Data to process section start
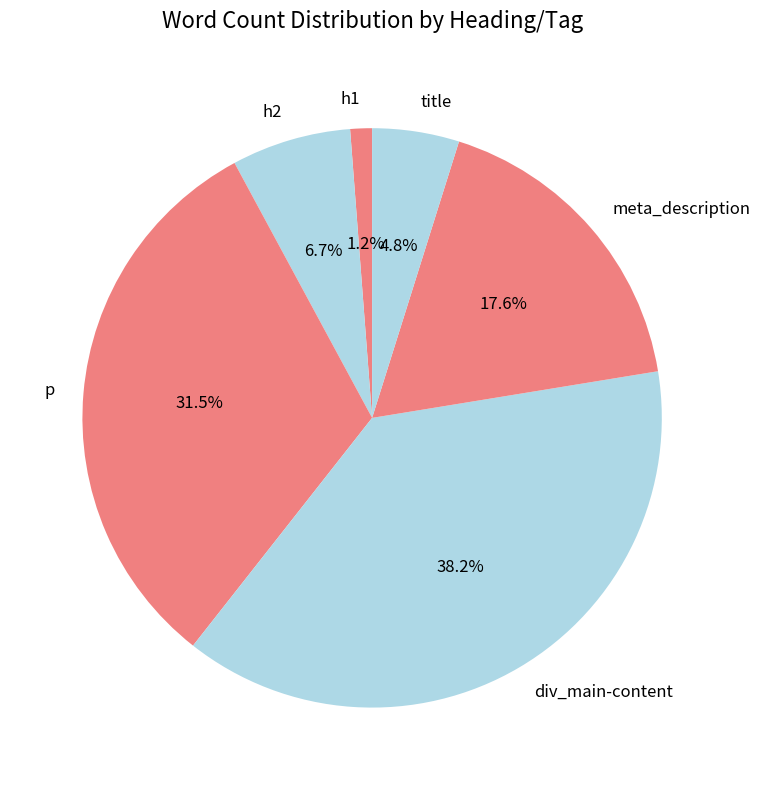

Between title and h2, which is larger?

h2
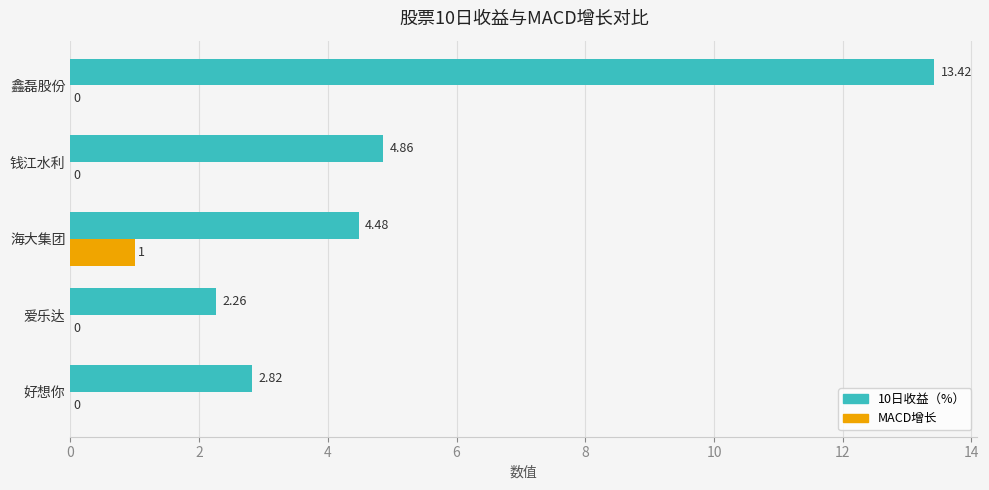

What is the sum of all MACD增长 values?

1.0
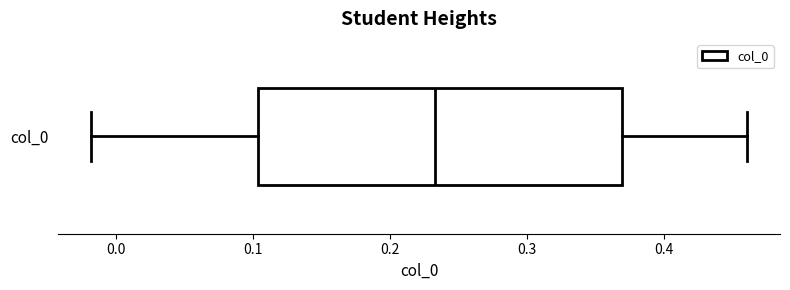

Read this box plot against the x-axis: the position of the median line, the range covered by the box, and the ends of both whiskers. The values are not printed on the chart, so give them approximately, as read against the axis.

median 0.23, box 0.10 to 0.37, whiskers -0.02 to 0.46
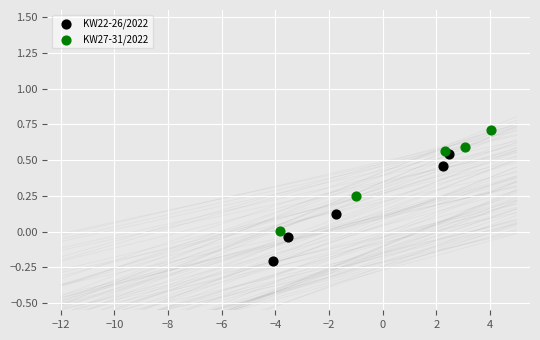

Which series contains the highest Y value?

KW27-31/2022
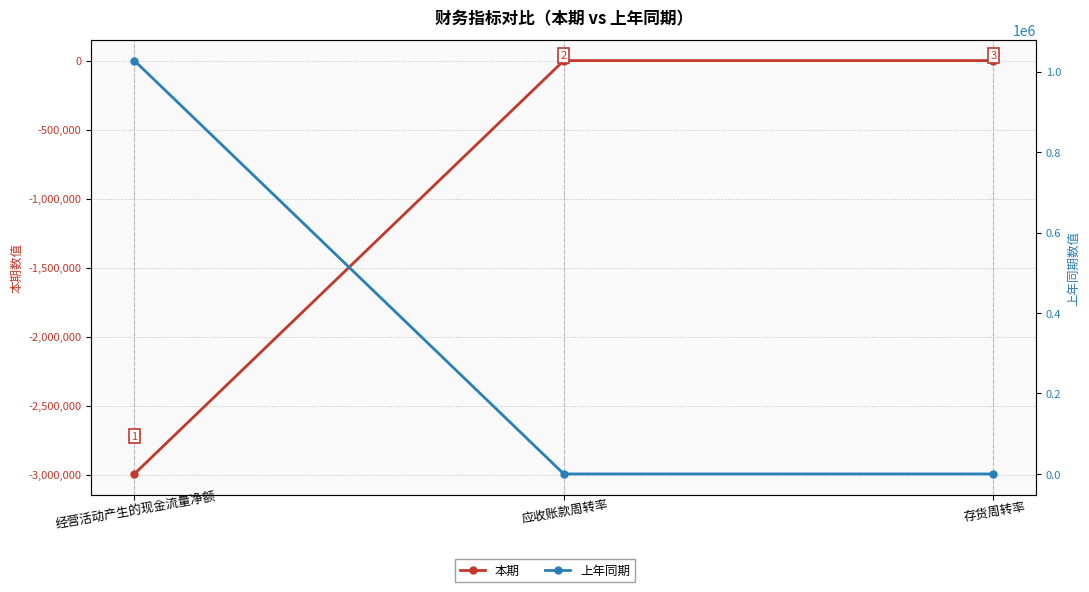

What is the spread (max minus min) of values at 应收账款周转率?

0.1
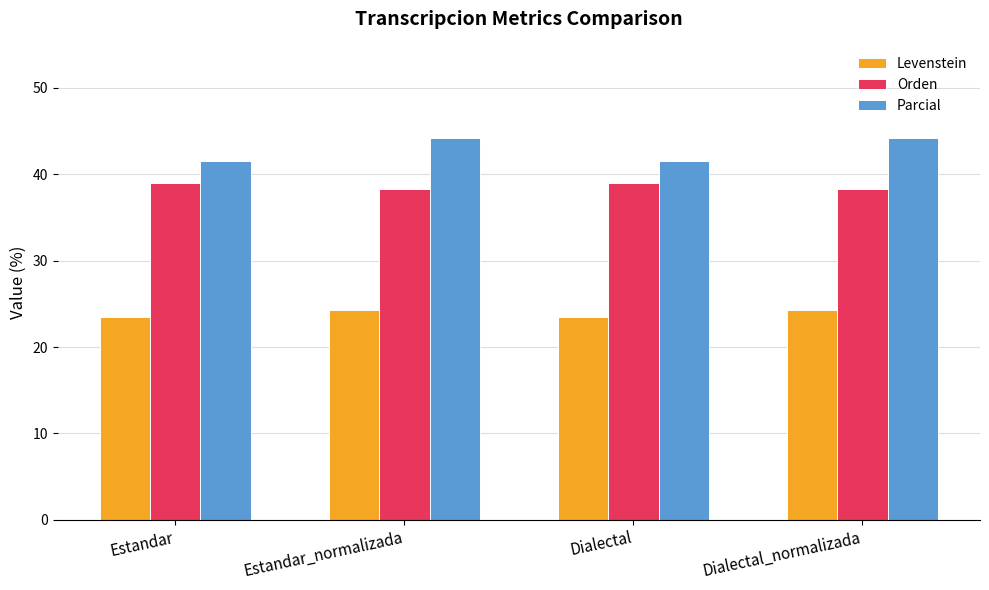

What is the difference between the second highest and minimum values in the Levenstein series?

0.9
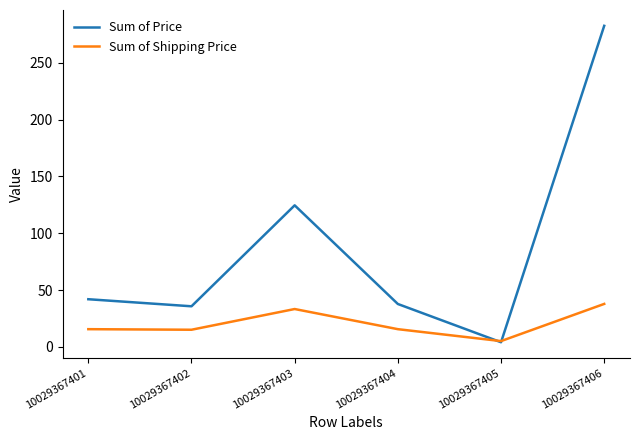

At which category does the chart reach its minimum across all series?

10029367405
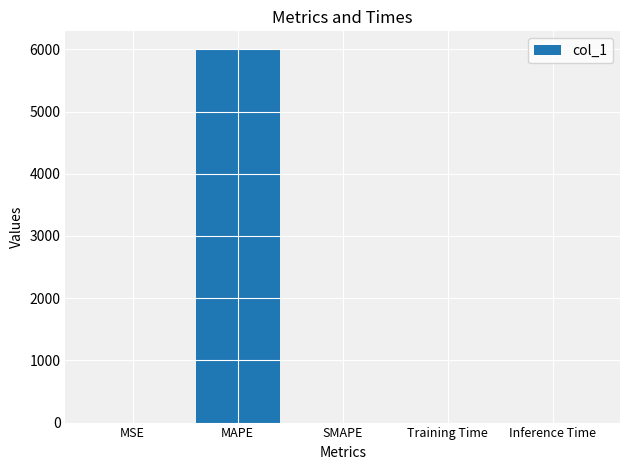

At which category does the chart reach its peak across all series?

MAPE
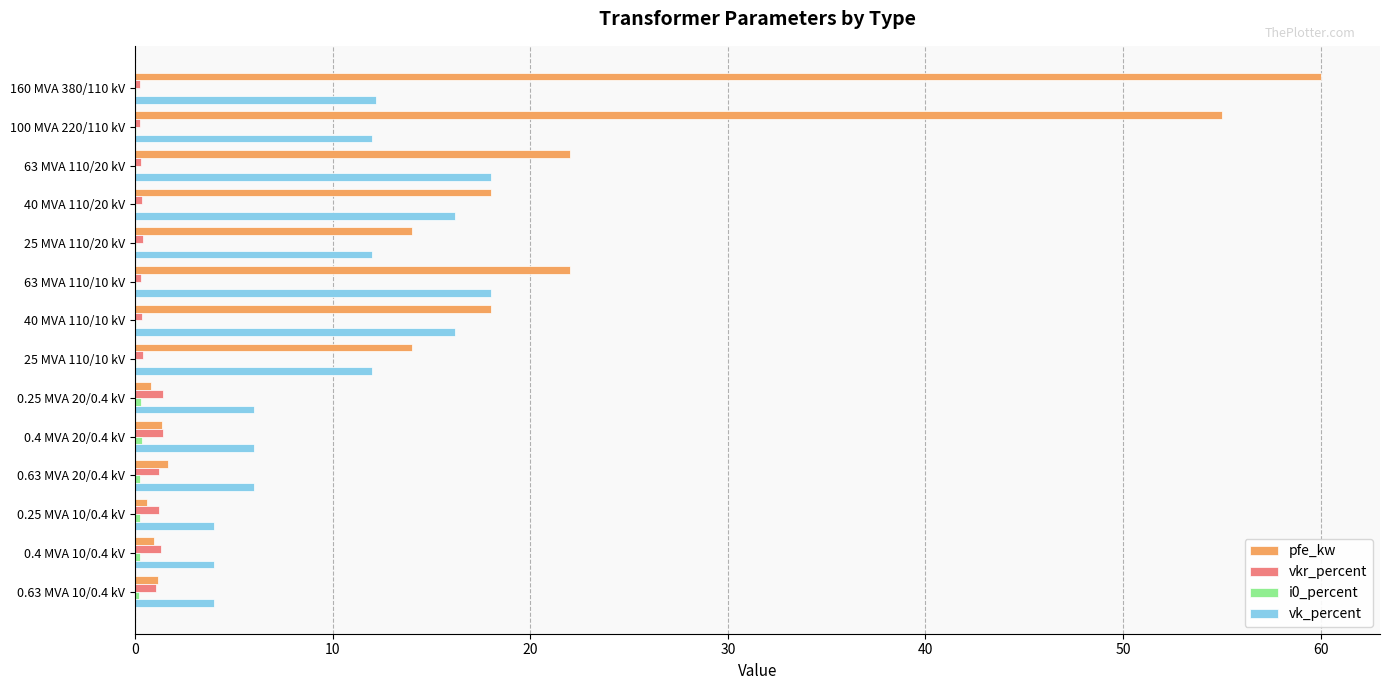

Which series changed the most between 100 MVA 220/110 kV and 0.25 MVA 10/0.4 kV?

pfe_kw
Data to process section end
**Action item**
Starting at the line that contains "10029367405" and ending at the last line of the material, copy those lines exactly as they appear, including both ends. Omit the pictures.

**Final answer**
10029367405

At which category does the chart reach its peak across all series?

MAPE

Which series changed the most between 100 MVA 220/110 kV and 0.25 MVA 10/0.4 kV?

pfe_kw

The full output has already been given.